__What you should do__: In the article on contextual ads in email, what share of respondents in The Seattle Times study found advertising valuable when it was relevant to the page content?

Why Contextual Ads In Email Are Not a Bad Thing

Becky Doles

As someone who works in the advertising industry, I know that after I look at a pair of boots in an online store, I’m likely to see ads for those very same boots on dozens of other websites that I visit. I also know that after I email with my family about car insurance and/or paying off my car loan, I’ll see ads for insurance and car dealerships. Though these types of advertisements are different (the first is retargeting, and the second is contextual), they are both relevant.

Some have called these types of ads creepy, particularly the contextual ads in Google’s Gmail that rely upon the content of the user’s email messages to serve the most relevant ads possible. Contextual ads are placed on websites by advertisers hoping to match the keywords on the page to ads that will encourage the most engagement and conversions. Not surprisingly contextual ads are become more and more prevalent on the Internet, but interestingly they are also perceived as better ads by consumers.

A recent study by The Seattle Times found that 69 percent of respondents viewed advertising as valuable when the ads were relevant to the page content, compared with 36 percent that considered online advertising valuable in general. Also, in a study by Yahoo, contextually-relevant ads drew viewer attention faster and evoked stronger emotional responses than non-relevant ads. Yahoo says that when viewers fixate faster on ads it “…increases the chances that the ad will be stored in long-term memory and ultimately leads to higher recall.” The result? Yahoo says “When the intention is to emotionally and cognitively connect with the consumer at the highest level, contextual and personal relevance combined is most likely to elicit stronger responses than each on its own.”

__Dataset extract__:
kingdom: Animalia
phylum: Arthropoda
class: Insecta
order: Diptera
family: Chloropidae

--

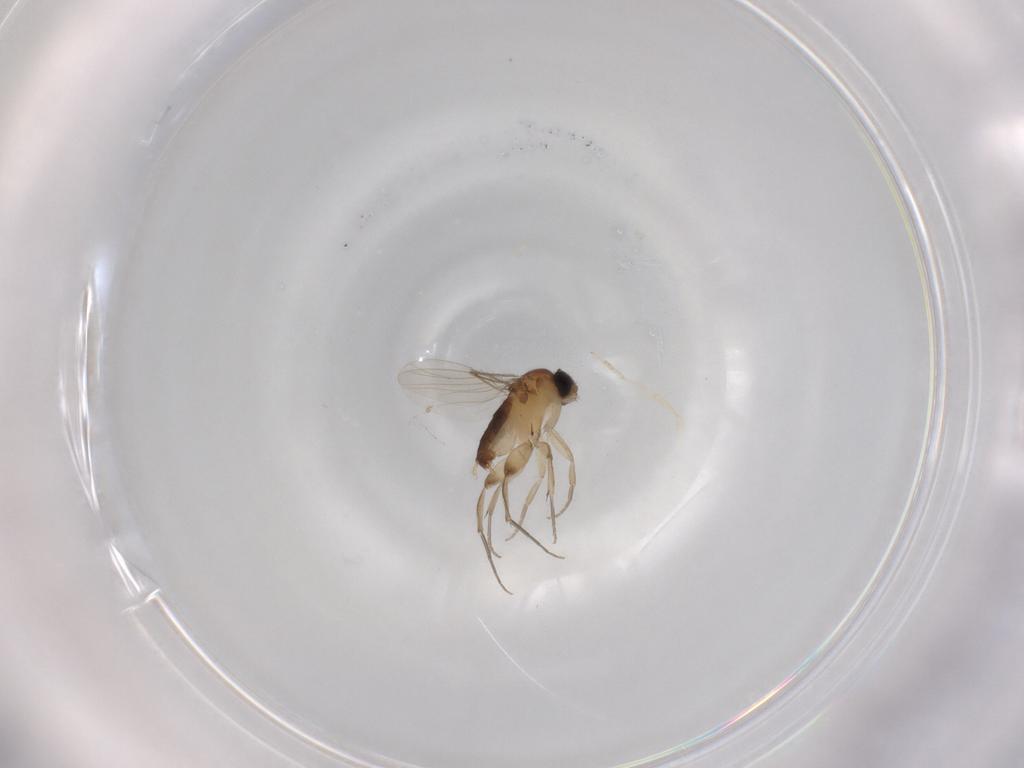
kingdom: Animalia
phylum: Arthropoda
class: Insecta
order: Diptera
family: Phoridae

* * *

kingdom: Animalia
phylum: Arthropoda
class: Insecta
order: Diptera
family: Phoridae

__Output below__: 69 percent